Una delle questioni su cui sono stati d’accordo riguarda la reintroduzione delle causali per i contratti a termine, regolamentando le situazioni in cui possono essere utilizzate. Inoltre, sono state proposte informative dettagliate sulla somministrazione a termine, specificando le dimensioni quantitative per le varie attività e profili professionali.
Un’altra area di accordo è stata il potenziamento dello strumento del lavoro agile a livello aziendale e la riorganizzazione della classificazione del personale per valorizzare le competenze acquisite e favorire la formazione certificata.
Le parti hanno anche convenuto sull’importanza di favorire la riduzione dell’orario di lavoro a parità di salario e sulla rimodulazione dell’orario, come ad esempio l’implementazione di una settimana lavorativa più corta, da stabilire a livello aziendale.

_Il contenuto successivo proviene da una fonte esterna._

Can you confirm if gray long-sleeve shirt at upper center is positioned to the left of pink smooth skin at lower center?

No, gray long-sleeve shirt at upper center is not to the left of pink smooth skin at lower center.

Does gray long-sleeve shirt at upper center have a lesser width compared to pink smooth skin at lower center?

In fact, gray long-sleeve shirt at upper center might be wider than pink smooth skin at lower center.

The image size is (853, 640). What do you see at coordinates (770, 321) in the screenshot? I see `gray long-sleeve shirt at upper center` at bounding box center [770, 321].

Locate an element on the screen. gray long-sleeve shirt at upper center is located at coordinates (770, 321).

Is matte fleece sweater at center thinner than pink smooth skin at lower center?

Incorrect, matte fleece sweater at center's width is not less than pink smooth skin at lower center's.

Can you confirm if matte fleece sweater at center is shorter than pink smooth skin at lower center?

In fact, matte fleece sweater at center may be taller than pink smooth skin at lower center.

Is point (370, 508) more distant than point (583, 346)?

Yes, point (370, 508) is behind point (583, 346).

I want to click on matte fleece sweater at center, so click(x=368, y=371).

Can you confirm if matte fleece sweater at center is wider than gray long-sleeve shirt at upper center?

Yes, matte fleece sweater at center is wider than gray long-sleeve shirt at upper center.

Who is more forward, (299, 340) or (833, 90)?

Un altro punto su cui sono state trovate intese riguarda l’aumento di permessi e congedi per assistenza ai figli con bisogni educativi speciali, in caso di ricovero ospedaliero e per le vittime di violenza di genere, anche per quanto riguarda la salvaguardia del posto di lavoro. Si è inoltre concordato sull’introduzione di dieci giorni di congedo per paternità.
Tuttavia, non è stato trovato un accordo su questioni come il congedo mestruale, la malattia e le nuove tecnologie del lavoro. Le parti si sono impegnate ad affrontare il discorso salariale il prima possibile.